Constituída em grande parte de materiais coletivos, a persona é considerada um dos
fatores psíquicos fundamentais na relação do indivíduo com o meio em que vive e a sua
interação com a sociedade. Pode-se dizer que tem a ver com a necessidade do sujeito em ser
aceito aqui e agora.
A persona, ou a máscara criada pelo primitivo como invólucro que o cerca e exalta a
sua personalidade, destaca o chefe da tribo dos demais pela peculiaridade de sua aparência.
Assim, o sujeito favorecido pela máscara é afastado da esfera da psique coletiva na medida
em que se identifica com a sua persona. Tal afastamento lhe proporciona prestígio e poder,
tendo um público que o aplaude e procure alguém para prestigiar. Devido a essa relação, o
prestígio trata-se de uma questão coletiva e não de uma vontade de poder individual (JUNG,
2011b, p.144).
Jung (2000b, p.128) diz que a persona “é o sistema de adaptação ou estilo de nossa
relação com o mundo”. Sendo assim, é comum termos personas mais atuantes no âmbito
familiar e no do trabalho. O mundo e a sociedade exigem e esperam um certo tipo de
comportamento dos profissionais que tentam corresponder a tais expectativas. No mundo pós-
moderno a profissão do sujeito pode tornar-se sua persona, ficando ele totalmente identificado
com o que faz, esquecendo-se de si mesmo.
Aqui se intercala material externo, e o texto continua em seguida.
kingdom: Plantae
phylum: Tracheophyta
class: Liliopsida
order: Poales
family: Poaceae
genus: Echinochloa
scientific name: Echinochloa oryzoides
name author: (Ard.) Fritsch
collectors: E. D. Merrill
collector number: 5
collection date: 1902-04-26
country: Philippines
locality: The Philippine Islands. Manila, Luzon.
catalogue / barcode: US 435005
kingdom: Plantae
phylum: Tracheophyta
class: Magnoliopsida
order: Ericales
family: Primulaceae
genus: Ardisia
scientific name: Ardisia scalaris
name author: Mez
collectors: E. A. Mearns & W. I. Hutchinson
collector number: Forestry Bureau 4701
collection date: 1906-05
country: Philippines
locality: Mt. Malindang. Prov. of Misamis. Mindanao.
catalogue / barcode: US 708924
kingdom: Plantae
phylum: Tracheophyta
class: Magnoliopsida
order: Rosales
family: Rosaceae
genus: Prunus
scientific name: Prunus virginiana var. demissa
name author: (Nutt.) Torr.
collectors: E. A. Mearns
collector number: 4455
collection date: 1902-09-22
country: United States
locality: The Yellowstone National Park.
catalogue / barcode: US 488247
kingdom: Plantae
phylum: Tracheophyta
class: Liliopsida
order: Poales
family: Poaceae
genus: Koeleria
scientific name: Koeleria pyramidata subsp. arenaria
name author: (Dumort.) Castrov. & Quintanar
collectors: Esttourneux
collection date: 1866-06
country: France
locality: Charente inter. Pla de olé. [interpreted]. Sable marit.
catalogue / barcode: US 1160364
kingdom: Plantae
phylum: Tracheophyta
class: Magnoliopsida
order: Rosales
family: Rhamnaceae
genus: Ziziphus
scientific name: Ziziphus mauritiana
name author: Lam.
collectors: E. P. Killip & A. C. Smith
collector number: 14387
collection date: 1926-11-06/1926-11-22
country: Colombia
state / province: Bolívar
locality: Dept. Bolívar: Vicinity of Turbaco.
A imagem ideal do homem tal como ele quer ser, ou seja, a persona é representada
pelo indivíduo exteriormente através do papel de homem forte e compensada interiormente
pela fraqueza feminina (anima) que se opõe a persona. O íntimo é invisível e a anima que
também permanece no escuro é projetada, sendo ainda mais difícil tornar-se consciente para o
indivíduo que tem dificuldade em reconhecer suas fraquezas por estar identificado com a
persona (JUNG, 2011b, p.85).
A persona para o indivíduo é como a máscara usada pelo ator que representa o papel
que ele irá desempenhar. Nesse caso, Jung considera a palavra persona muito apropriada.
(JUNG, 2011b, p. 46 - 47).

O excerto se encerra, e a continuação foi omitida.